J’ai testé toutes les positions possibles et immaginables pour l’antenne (bande de vicieux). Un beau soir, elle était bien placée à l’étage supérieur de mes étagères et je captais hyper bien un match de foot donc j’avais bien capté une bonne chaîne, j’ai fixé l’antenne avec du scotch vu la manière dont il fallait la disposer. Ca marchait hyper bien, pas de bruit de fond, impec.

  • Des chants grégoriens. Je déteste autant que le hard rock et c’est inhabituel sur une radio, mais bon, passons

  • “Il est 7 heures”

  • “La météo du jour… Il va pleuvoir du matin jusqu’au soir et la température ne dépassera pas 18° sur Paris” La météo qui se concentre sur Paris, c’est tout de même rare.

  • “La personnalité du jour : le père Joseph qui nous revient des Carpathes” Interview intéressant, mais j’ouvre vraiment un oeil avec 10 minutes d’avance sur la normale (mon radio réveil est programmé sur 7 H 15 et avance de 15 minutes, cela a toujours été comme ça, ne me demandez pas pourquoi je ne le mets pas à l’heure pour le faire sonner à 7 heures)

  • “Et maintenant les demandes de prières du jour”

  • “Seigneur, assistez ma tante Solange qui a 105 ans et plus la force de vous prier mon Dieu” “aidez là à retrouver la foi”

  • “Je m’appelle Scholastique et je suis au chômage depuis 5 ans, mon dieu, aidez-moi à retrouver du travail”

  • “…”

  • Et maintenant prions mes frères pour toutes ces personnes citées” “Notre père qui êtes aux cieux…”

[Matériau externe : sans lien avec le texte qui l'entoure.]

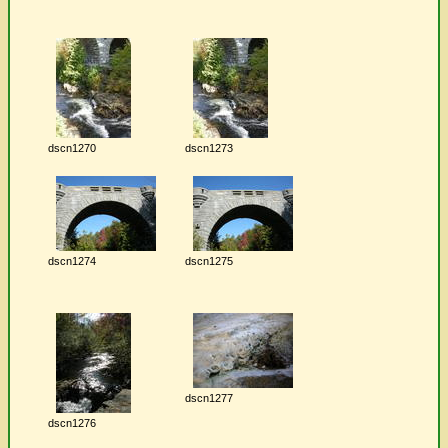
dscn1270
dscn1273
dscn1274
dscn1275
dscn1277
dscn1276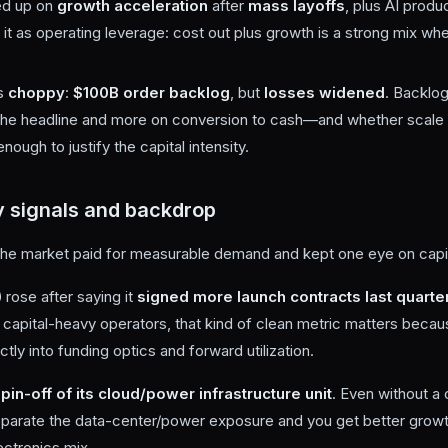
ed up on
growth acceleration
after
mass layoffs
, plus AI produ
it as operating leverage: cost out plus growth is a strong mix whe
s
choppy
:
$100B order backlog
, but
losses widened
. Backlog
 the headline and more on conversion to cash—and whether scale 
ough to justify the capital intensity.
 signals and backdrop
the market paid for measurable demand and kept one eye on capit
)
rose after saying it
signed more launch contracts last quarter 
r capital-heavy operators, that kind of clean metric matters beca
ly into funding optics and forward utilization.
pin-off of its cloud/power infrastructure unit
. Even without a 
 separate the data-center/power exposure and you get better growth
ectronics mix.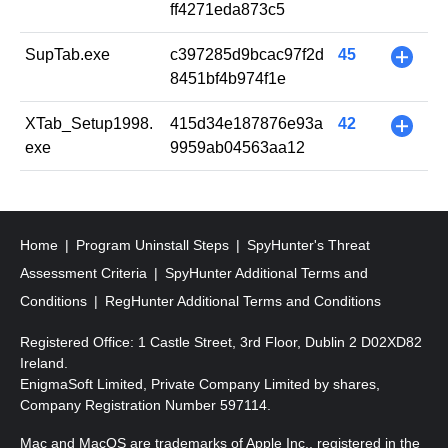
ff4271eda873c5
SupTab.exe
c397285d9bcac97f2d
45
+
8451bf4b974f1e
XTab_Setup1998.
415d34e187876e93a
42
+
exe
9959ab04563aa12
Home
Program Uninstall Steps
SpyHunter's Threat
Assessment Criteria
SpyHunter Additional Terms and
Conditions
RegHunter Additional Terms and Conditions
Registered Office: 1 Castle Street, 3rd Floor, Dublin 2 D02XD82
Ireland.
EnigmaSoft Limited, Private Company Limited by shares,
Company Registration Number 597114.
Mac and MacOS are trademarks of Apple Inc., registered in the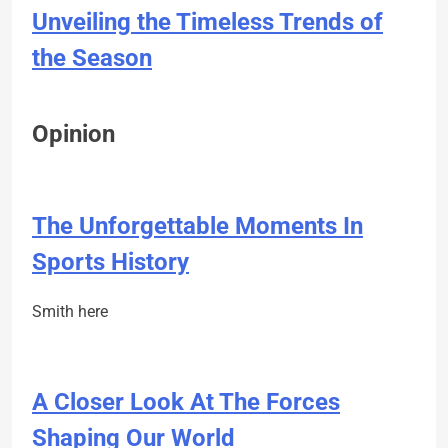
Unveiling the Timeless Trends of
the Season
Opinion
The Unforgettable Moments In
Sports History
Smith here
A Closer Look At The Forces
Shaping Our World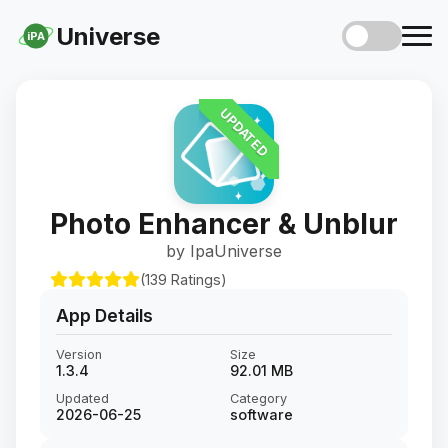
Universe
iPA
UPDATED
Photo Enhancer & Unblur
by IpaUniverse
(139 Ratings)
App Details
Version
Size
1.3.4
92.01 MB
Updated
Category
2026-06-25
software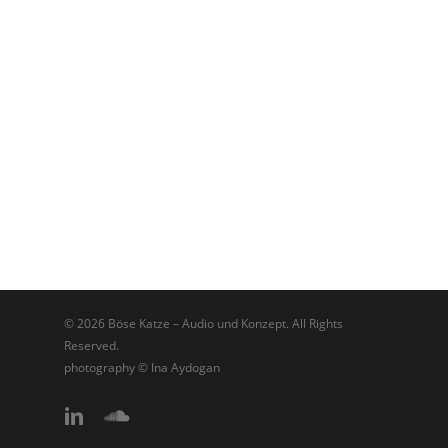
© 2026 Böse Katze – Audio und Konzept. All Rights
Reserved.
photography © Ina Aydogan
linkedin
soundcloud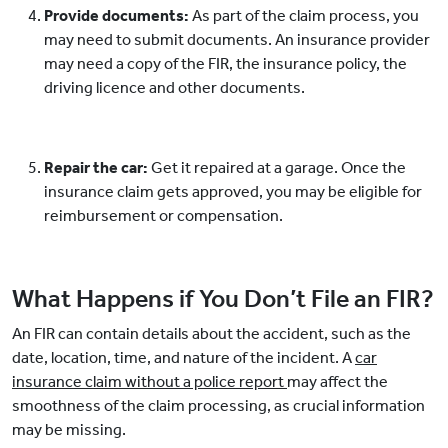
Provide documents:
As part of the claim process, you
may need to submit documents. An insurance provider
may need a copy of the FIR, the insurance policy, the
driving licence and other documents.
Repair the car:
Get it repaired at a garage. Once the
insurance claim gets approved, you may be eligible for
reimbursement or compensation.
What Happens if You Don’t File an FIR?
An FIR can contain details about the accident, such as the
date, location, time, and nature of the incident. A
car
insurance claim without a police report
may affect the
smoothness of the claim processing, as crucial information
may be missing.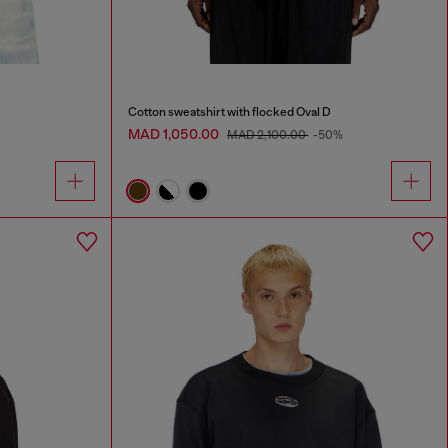
Cotton sweatshirt with flocked Oval D
MAD 1,050.00
MAD 2,100.00
-50%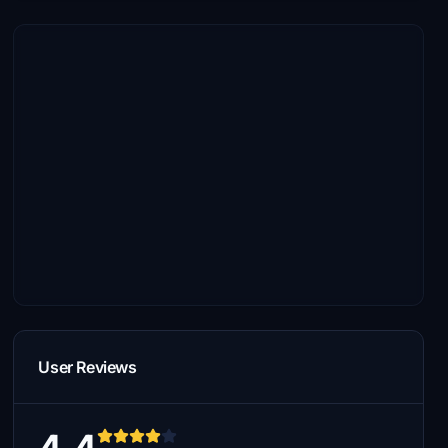
User Reviews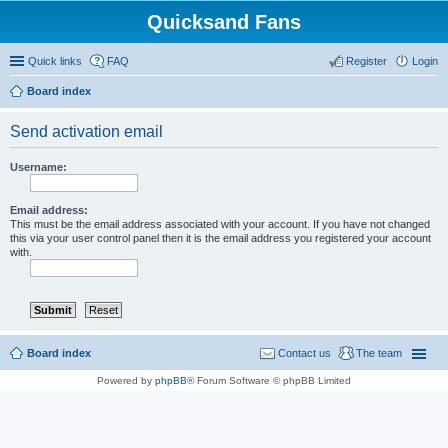
Quicksand Fans
Quick links
FAQ
Register
Login
Board index
Send activation email
Username:
Email address:
This must be the email address associated with your account. If you have not changed
this via your user control panel then it is the email address you registered your account
with.
Board index
Contact us
The team
Powered by
phpBB
® Forum Software © phpBB Limited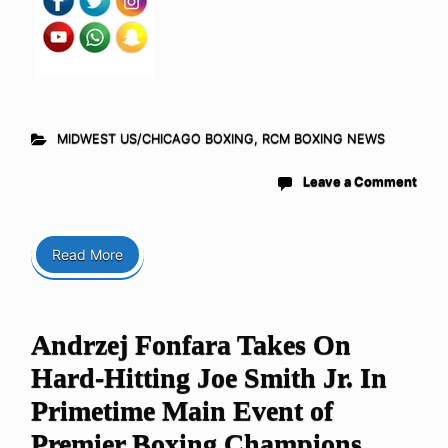
MIDWEST US/CHICAGO BOXING
,
RCM BOXING NEWS
Leave a Comment
Read More
Andrzej Fonfara Takes On
Hard-Hitting Joe Smith Jr. In
Primetime Main Event of
Premier Boxing Champions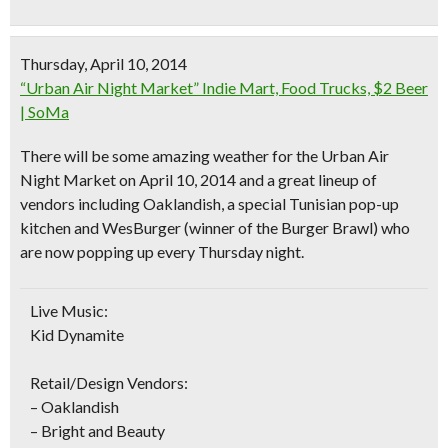
Thursday, April 10, 2014
“Urban Air Night Market” Indie Mart, Food Trucks, $2 Beer
| SoMa
There will be some
amazing weather
for the Urban Air
Night Market on April 10, 2014 and a great lineup of
vendors including
Oaklandish
, a special Tunisian pop-up
kitchen and WesBurger (winner of the Burger Brawl) who
are now popping up every Thursday night.
Live Music:
Kid Dynamite
Retail/Design Vendors:
– Oaklandish
– Bright and Beauty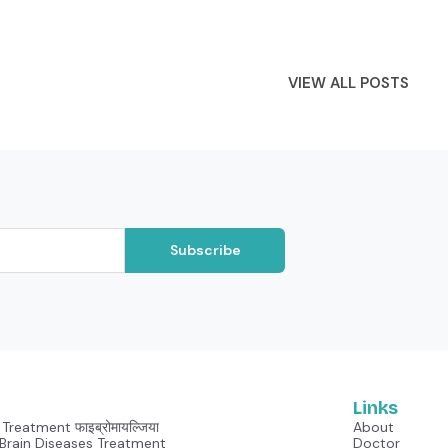
VIEW ALL POSTS
Subscribe
Links
Treatment फाइब्रोमायल्जिया
About
Neurological Brain Diseases Treatment
Doctor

Je ne me suis jamais levée aussi vite, sans attendre encore 5 petites minutes Monsieur le Bourreau (si je coupe le radio réveil je me rendors aussi sec). Si les filles étaient encore à la maison je pourrais les accuser mais non… Je raconte l’anecdote au boulot et mes 2 collègues se marrent. “T’es tombée sur radio Notre Dame” pronostique Dame Vénézia qui en sait des choses… Le match de foot de la veille (il n’y en avait pas d’officiel retransmis ailleurs) devait être un match entre prêtres et évèques, on ne voyait que ça… On a bien rigolé sauf que…

Sauf que mon radio réveil refuse les grandes ondes, les petites ondes (sauf avec brouillage genre “radio Londres”) et ne capte plus que la FM, et uniquement cette radio là sur la FM.

Donc je me lève avec 10 minutes d’avance dès que s’annoncent les prières à faire… (ça me mine le moral…)

D’un autre côté je cavale moins le matin, mais si cette chaîne là me lâche, j’ai grand peur de ne retrouver que les cours de la bourse.

Changer de radio réveil ? C’est comme si Pulchérie n’était pas née un 18 décembre en 1981. C’est à cause de cette chipie que je me farcie radio Notre Dame tous les matins… Jusqu’où va l’amour maternel ? Quand je regarde ce radio réveil dans la nuit, je pense à la première fois où je l’ai vu et où ma fille trônait à coté de mon lit dans son petit lit (dès fois qu’on la loupe quand elle se mettrait à brailler…)

Priez pour moi mes frères ! et alléluïa ! (je ne veux blesser personne mais l’église ce n’est pas mon truc du tout)

D’un autre côté si vous faites partie des personnes que mon mail ne blessera pas (chacun ses croyances, et je les respecte pour peu que l’on respecte les miennes), essayez de capter cette radio…

Et ne venez pas me dire comme mes collègues incroyants que mon radio réveil est mort et que si je ne capte que cette radio là, c’est parce qu’elle vient direct du ciel…

La vie n’est qu’un long calvaire…

Posté le 26 juin 2007 dans Dans la série Diabolique, Dictionnaire d'une civilisation tordue, Notre vie quotidienne à nous les femmes.